>> Start Record excerpts
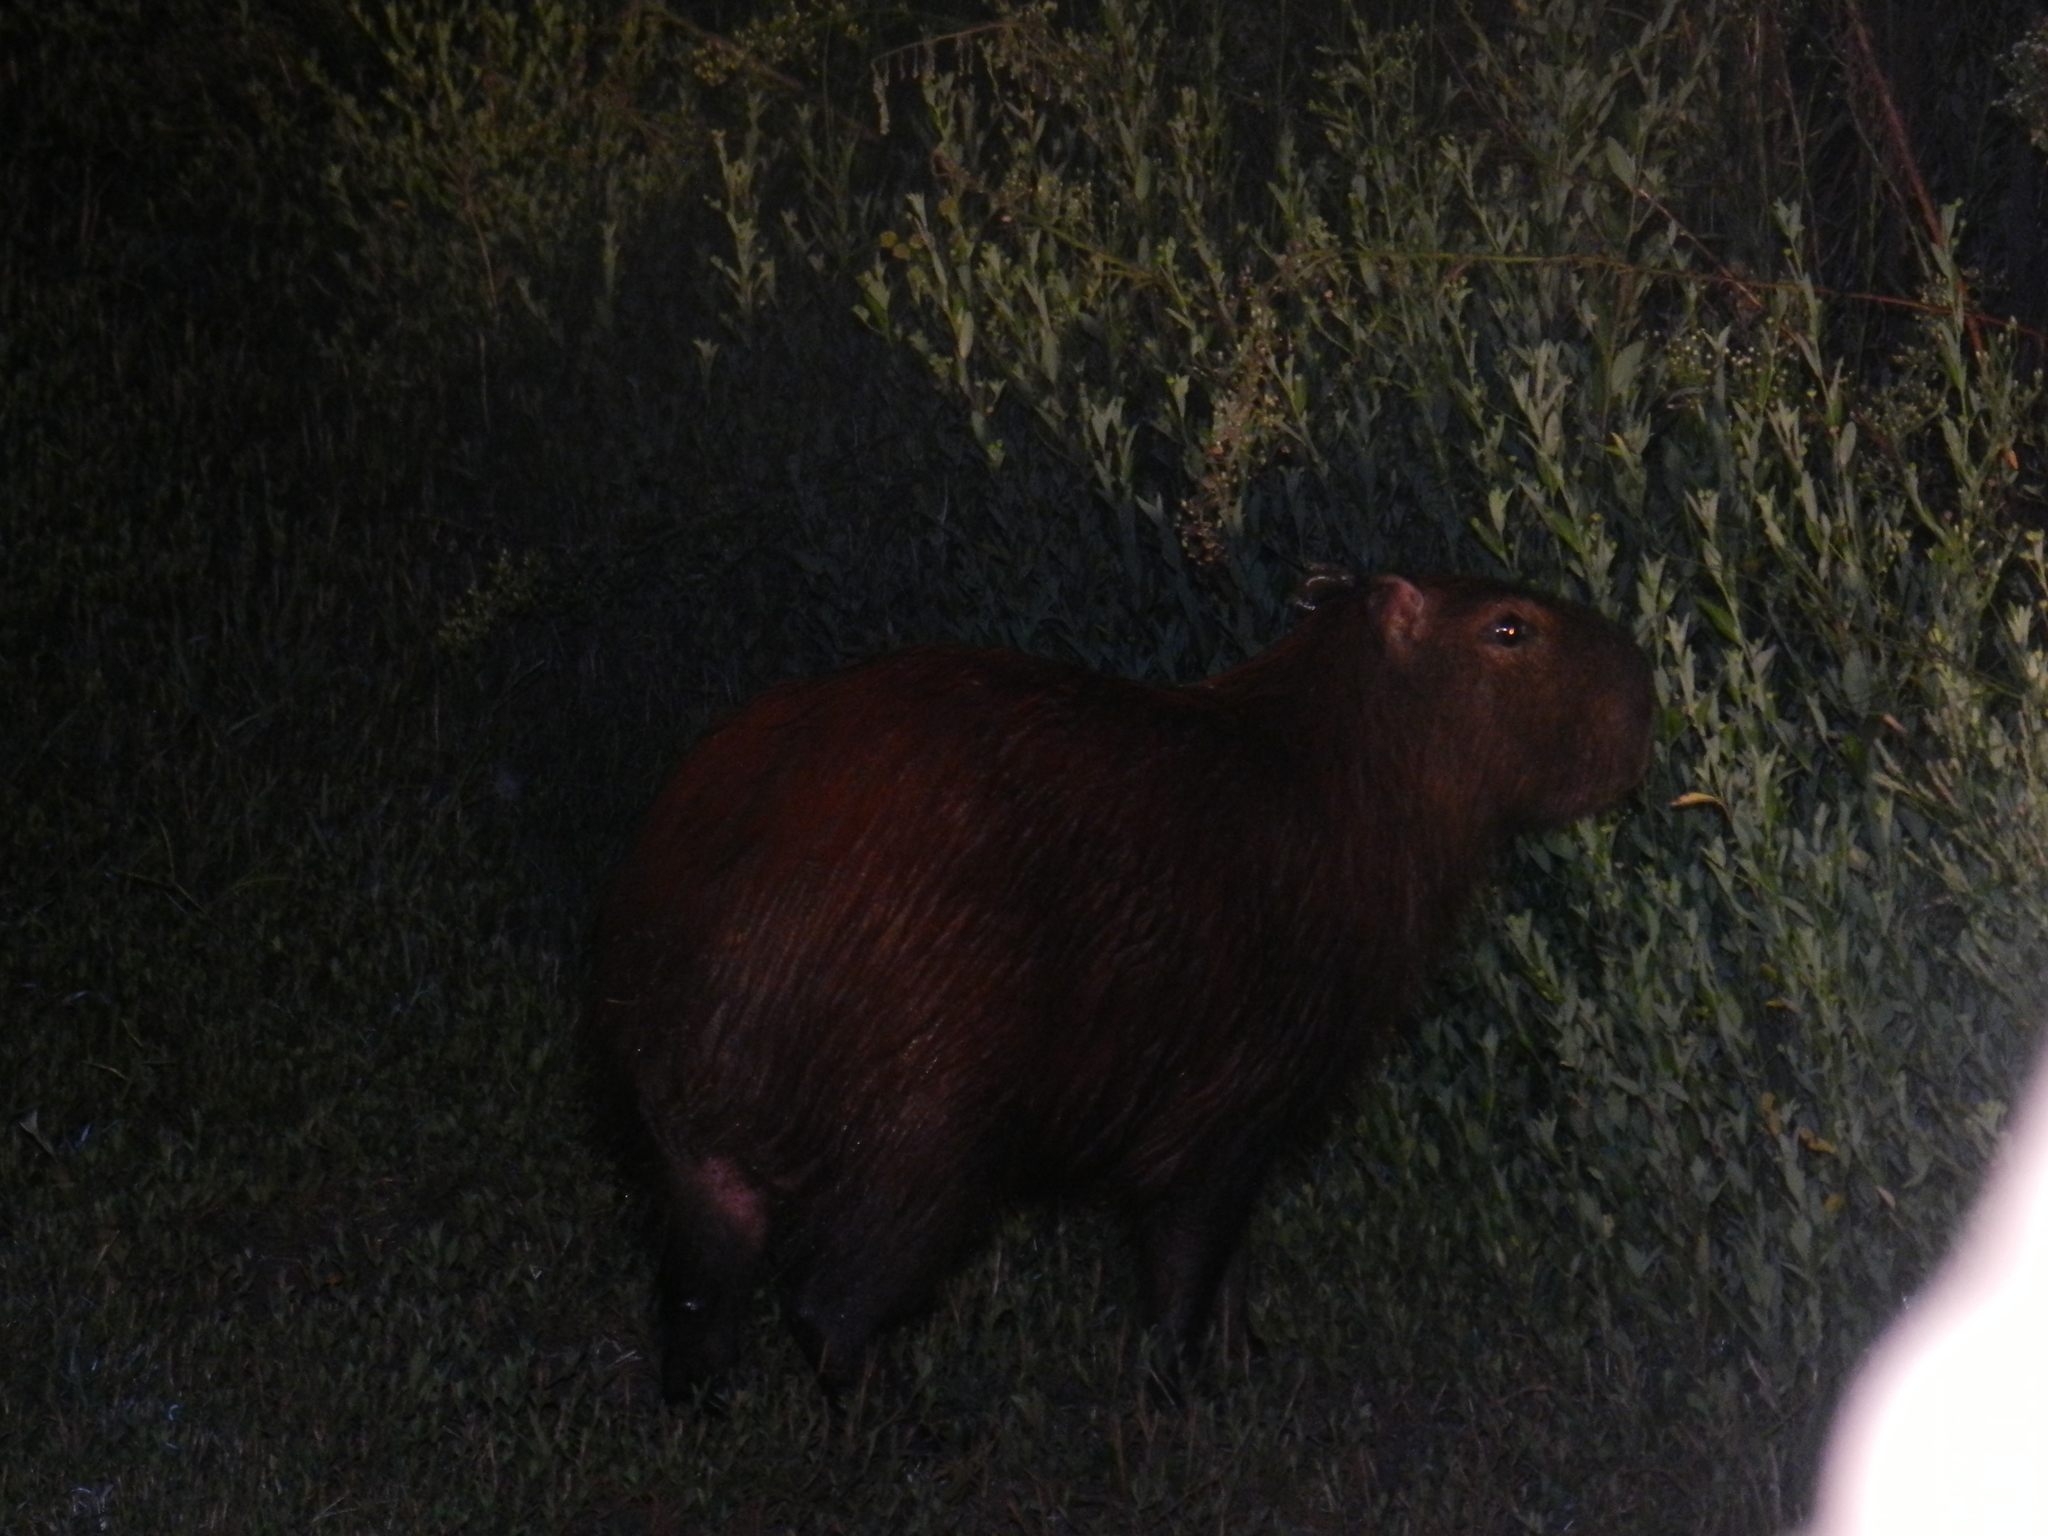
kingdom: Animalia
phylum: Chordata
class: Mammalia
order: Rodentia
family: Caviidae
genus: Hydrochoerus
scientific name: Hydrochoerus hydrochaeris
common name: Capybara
>> End Record excerpts
• Problem statement:
Set down every line of the data above word for word, leaving out the pictures.

• Response below:
kingdom: Animalia
phylum: Chordata
class: Mammalia
order: Rodentia
family: Caviidae
genus: Hydrochoerus
scientific name: Hydrochoerus hydrochaeris
common name: Capybara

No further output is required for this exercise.